Satıcı denetim hasarı nedir?
Eğer kullanım sürecinizde yazılım lisanslarını doğru ve aktif bir şekilde yönetmezseniz var olan uyumu bozma ihtimaliniz artacaktır. Böyle bir durum ise sizi ve işletmenizi ciddi anlamda riske sokabilir.
Bunlara ek olarak şunu da söylemeliyiz: Oracle gibi bazı satıcılar çok da iyi denilemeyecek denetimlerle bilinmektedir. Hatta bu denetimlerin iyiye gitmek yerine daha da kötüye gittiği tahmin ediliyor. Bunun sebebi ise, satıcının daha çok bulut çözümlerine yönelmesidir. Bunun dışında, bazı büyük satıcılar da müşterilerine karşı olması gerektiği kadar iyi değildir. Microsoft, müşterilerin varlıkları üzerinde söz sahibi olabilmesini de amaçlayarak müşterilerine yıllık denetimi beklemeleri gerektiğini söylemiştir. Şunu da eklemeliyiz ki, Microsoft yaptığı anlaşmada herhangi bir zamanda denetim yapılmasına da izin vermiştir.

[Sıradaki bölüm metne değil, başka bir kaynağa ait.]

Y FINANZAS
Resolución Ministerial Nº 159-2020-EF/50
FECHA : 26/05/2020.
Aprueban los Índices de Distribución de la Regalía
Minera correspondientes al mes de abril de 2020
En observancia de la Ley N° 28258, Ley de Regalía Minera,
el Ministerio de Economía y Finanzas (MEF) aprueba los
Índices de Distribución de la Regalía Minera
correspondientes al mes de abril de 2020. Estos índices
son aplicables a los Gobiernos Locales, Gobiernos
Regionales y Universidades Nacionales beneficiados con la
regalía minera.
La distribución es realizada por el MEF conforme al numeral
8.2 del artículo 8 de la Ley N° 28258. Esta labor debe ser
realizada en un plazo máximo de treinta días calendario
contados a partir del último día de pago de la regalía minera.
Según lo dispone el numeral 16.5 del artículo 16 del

Lisans verimsizliği nedir?
Denetlenme, yöneticiler için birtakım korkulara sebep olmaktadır. Bu yüzden birçok BT yöneticisi de aşırı lisans almayı tercih edebiliyor. Denetimlerde çok yüksek maliyette ödeme yapmaktan daha iyidir ama bu noktada verimli bir bütçe harcaması da söz konusu olamamaktadır. Yapılan bir araştırmada farklı sektördeki 123 şirketin, milyonlarca cihazda 1800 uygulamayı nasıl kullandıkları incelendi. Bu araştırma sonucunda da şirketlerin bütçelerinin yaklaşık yüzde 37’sinin kullanılmayan yazılımlara harcandığı tespit edildi. Bu sonuçlar aslında çok önemli bir sorunun da gözle görülür verileridir. Aşırı lisanslama, BT varlık yönetiminin henüz olgunlaşmadığını göstermektedir ve denetimlere karşı önlem olarak da yetersizdir. Ayrıca bu denetimler, BT varlık yönetimine de yatırım yapılması için en büyük itici güçtür diyebiliriz.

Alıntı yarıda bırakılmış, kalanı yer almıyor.